Responsibility — The Launch

Kenji finds a bug at 11pm that corrupted data for 3% of users. He wrote the code. He could have spread the blame. He didn't.

Kenji was twenty-four and had been at the startup for eleven months when the feature he’d built shipped to production with a bug.

Not a small bug. A bug that corrupted user data for about 3% of signups over a 72-hour window. The data wasn’t gone — it could be recovered — but it had been scrambled in a way that made it look wrong to users who saw it.

Kenji found it at 11pm on a Thursday. He’d been running a random audit on some metrics, not because he suspected a problem, not because anyone asked him to — just because he was curious. And there it was.

He sat with it for a moment.


He thought about what he’d done. He’d written the migration script. He’d reviewed it himself. He’d asked his lead to glance at it, and she had, and she hadn’t caught it either. The code review had passed. QA had passed. The bug was subtle — a timezone handling edge case that only triggered under specific conditions.

He could have written the incident report to make it sound more shared. He could have emphasized that it passed review. He could have attributed it to the QA process. All of that would have been technically accurate.

Instead he opened the incident management system and wrote:

“I introduced a bug in the user data migration script (PR #2847). I missed a timezone handling edge case. The bug affected approximately 3% of signups between [date] and [date]. I’m currently scoping the fix. ETA 2 hours. I’ll post a recovery plan by morning.”
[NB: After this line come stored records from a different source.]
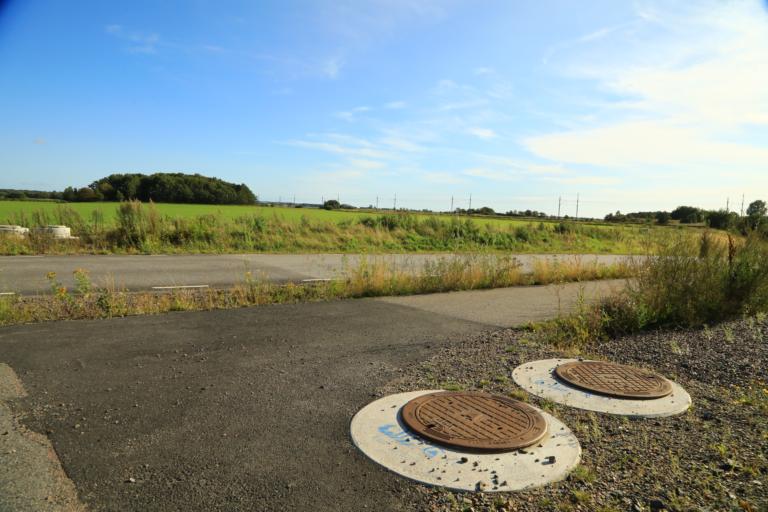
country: SE
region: Halland
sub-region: Varbergs Kommun
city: Varberg
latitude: 57.1503
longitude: 12.2539
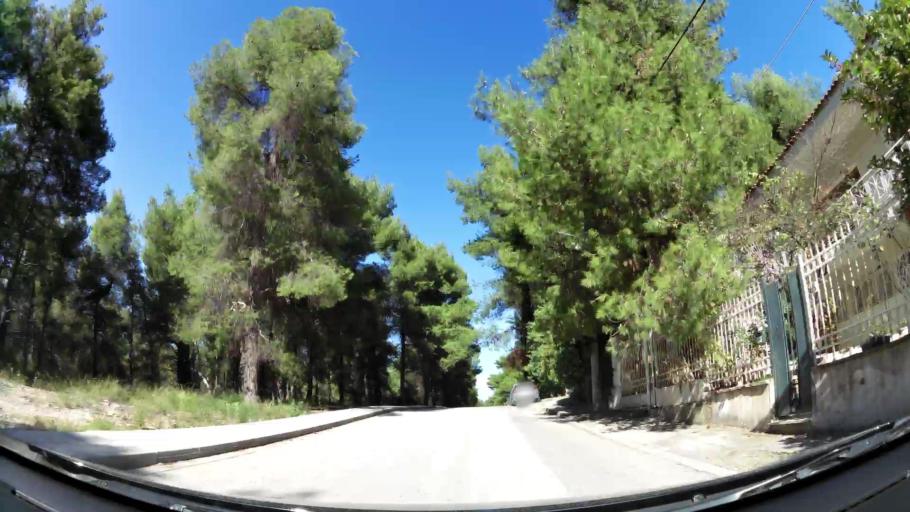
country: GR
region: Attica
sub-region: Nomarchia Anatolikis Attikis
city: Dionysos
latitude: 38.1061
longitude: 23.8719
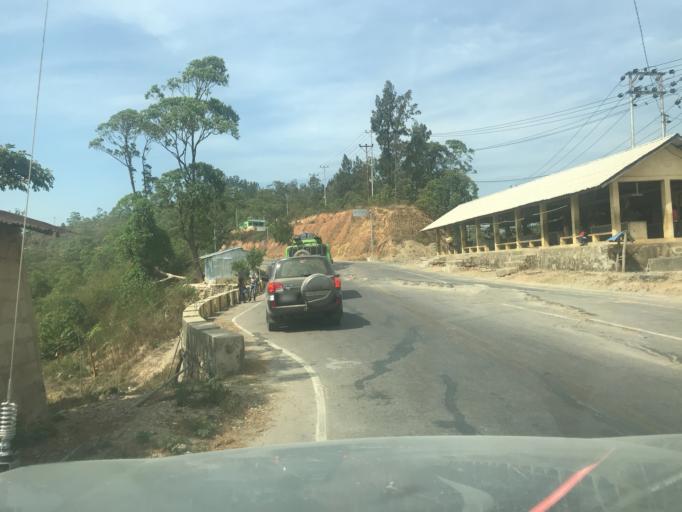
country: TL
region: Aileu
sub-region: Aileu Villa
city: Aileu
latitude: -8.6846
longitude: 125.5478
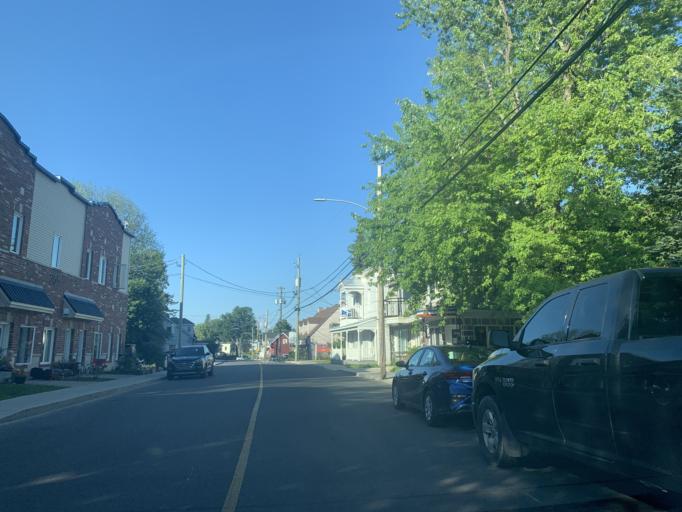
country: CA
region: Ontario
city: Hawkesbury
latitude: 45.6284
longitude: -74.6033
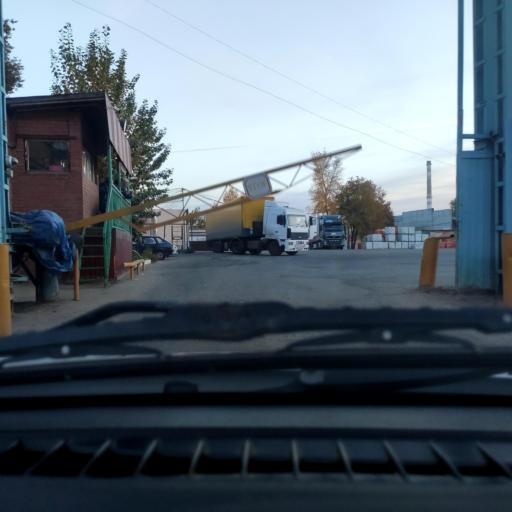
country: RU
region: Samara
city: Zhigulevsk
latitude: 53.4816
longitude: 49.4875
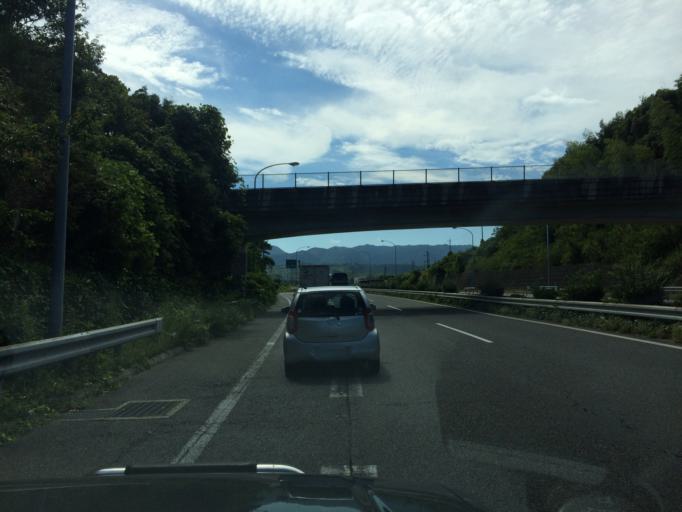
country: JP
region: Osaka
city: Izumi
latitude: 34.4416
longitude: 135.4435
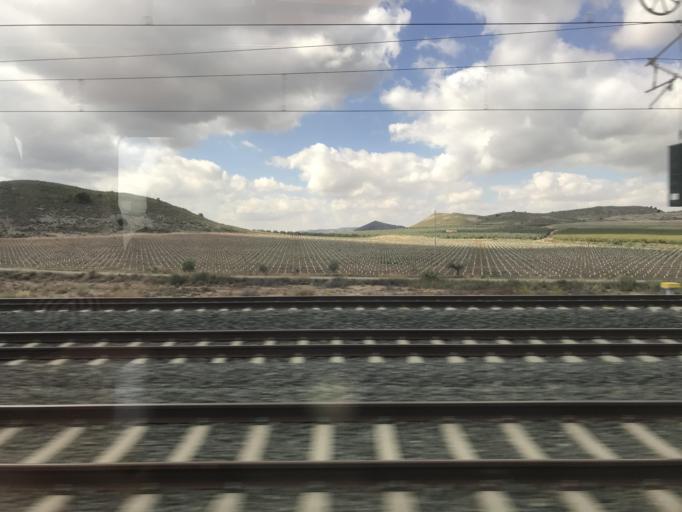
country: ES
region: Valencia
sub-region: Provincia de Alicante
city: Villena
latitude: 38.5881
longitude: -0.8750
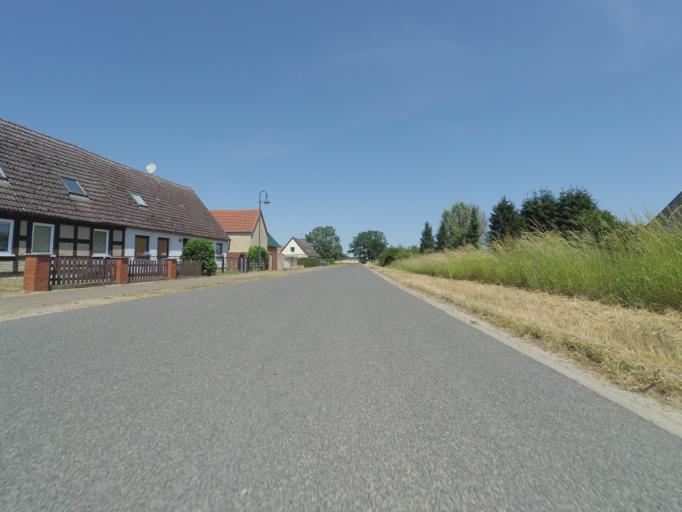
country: DE
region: Brandenburg
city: Gerdshagen
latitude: 53.2876
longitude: 12.2784
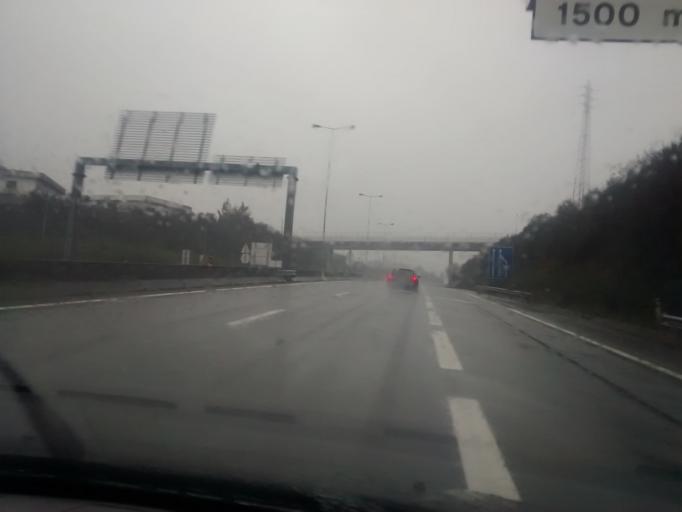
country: PT
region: Braga
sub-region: Braga
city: Braga
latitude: 41.5288
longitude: -8.4436
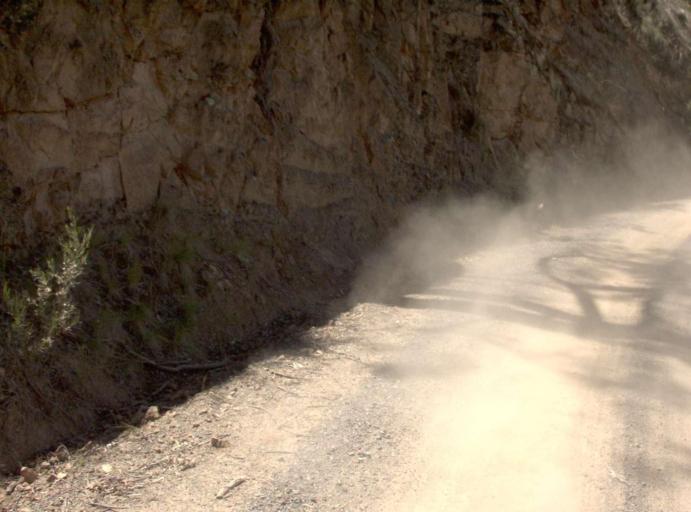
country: AU
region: New South Wales
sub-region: Snowy River
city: Jindabyne
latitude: -37.0389
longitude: 148.5547
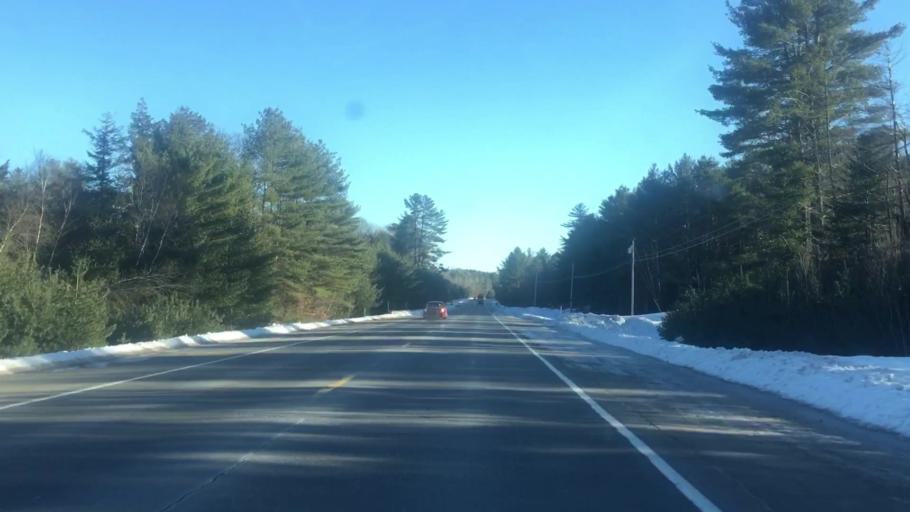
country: US
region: Maine
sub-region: Somerset County
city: Norridgewock
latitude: 44.6895
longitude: -69.7391
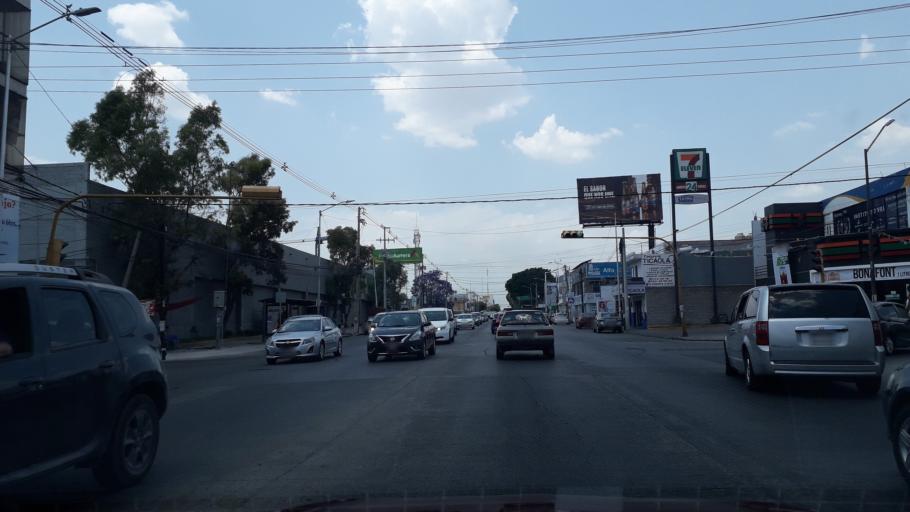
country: MX
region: Puebla
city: Puebla
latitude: 19.0357
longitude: -98.2113
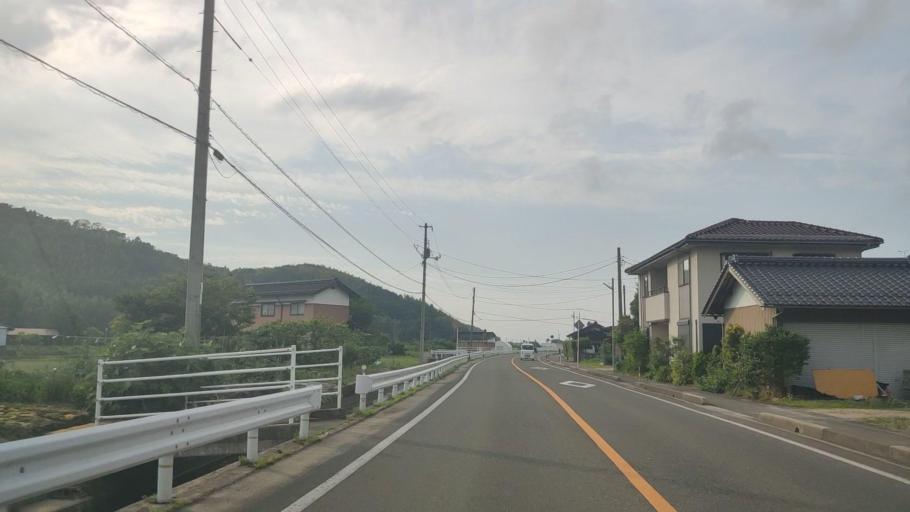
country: JP
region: Tottori
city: Kurayoshi
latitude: 35.4635
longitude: 133.8330
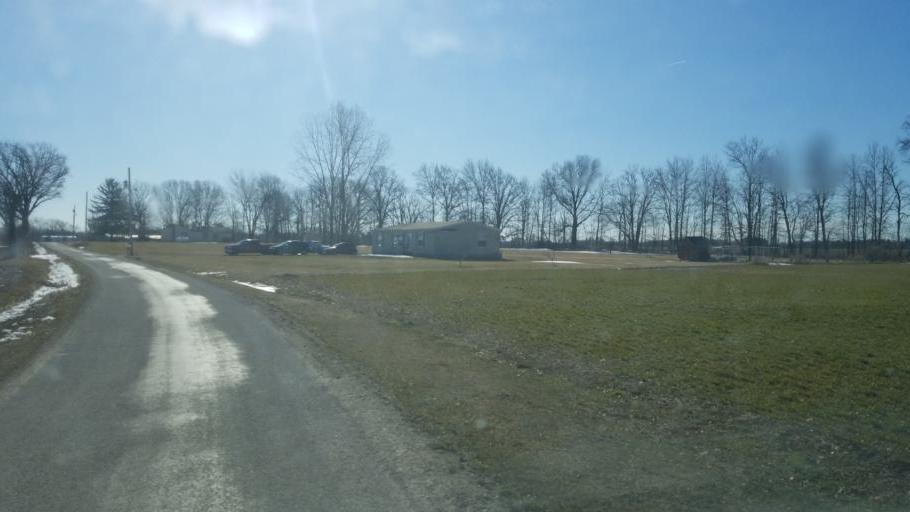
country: US
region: Ohio
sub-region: Morrow County
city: Mount Gilead
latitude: 40.6617
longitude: -82.9178
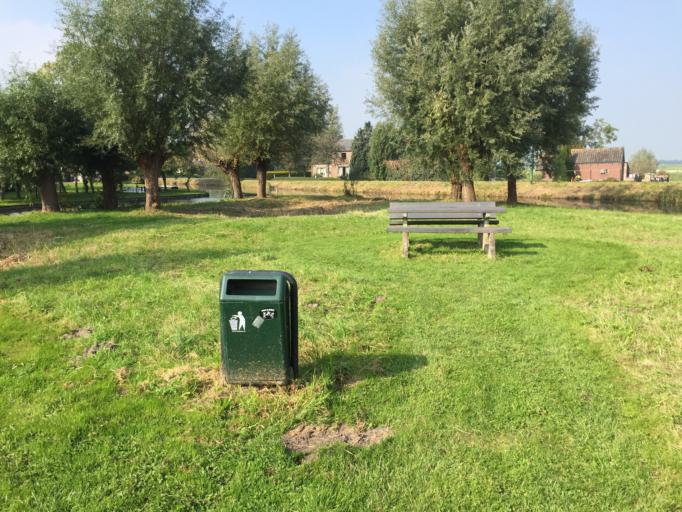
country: NL
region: Utrecht
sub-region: Gemeente Lopik
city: Lopik
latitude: 51.9749
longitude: 4.9254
Then he started fixing it.


He worked until 3am. He documented everything — what went wrong, why, what he’d done to fix it, what he was changing in his process to prevent it. He posted the full recovery plan at 7am, before anyone else was at their desks.

At the standup that morning, his manager said: “Thanks for the fast turnaround and the thorough writeup.” That was it.

No one got angry at him. No one mentioned it again.

What Kenji remembered later wasn’t the bug, or the late night, or even the recovery. It was the moment at 11pm when he’d decided how to write that first incident report. That he hadn’t hedged it or softened it or pointed outward. That he’d just said: I did this, and here’s what I’m doing about it.

It felt like the most grown-up thing he’d ever done.


What responsibility actually is:

Responsibility gets confused with blame. They’re different.

Blame is about who caused something — who’s at fault, who should feel bad. Responsibility is about who’s going to do something about it.

You can take responsibility for something that wasn’t entirely your fault. You can fail to take responsibility for something that was entirely your fault. The two aren’t the same thing.

Responsibility looks like:

  • Saying “I got this wrong” when you got it wrong, without adding “but…”
  • Fixing what you broke, even when you didn’t have to look for it
  • Not waiting for someone else to notice and tell you what to do
  • Updating people, even when the update is “it’s not done yet”

The thing about responsibility is that it’s what makes you trustworthy. Not because it makes you perfect — it doesn’t. But because it means people know that when something goes wrong, you’ll own it and deal with it.

That’s rare. People who do this consistently stand out in almost any environment, because most people instinctively protect themselves when something goes wrong.

Responsibility is choosing not to, even when protection would be easy.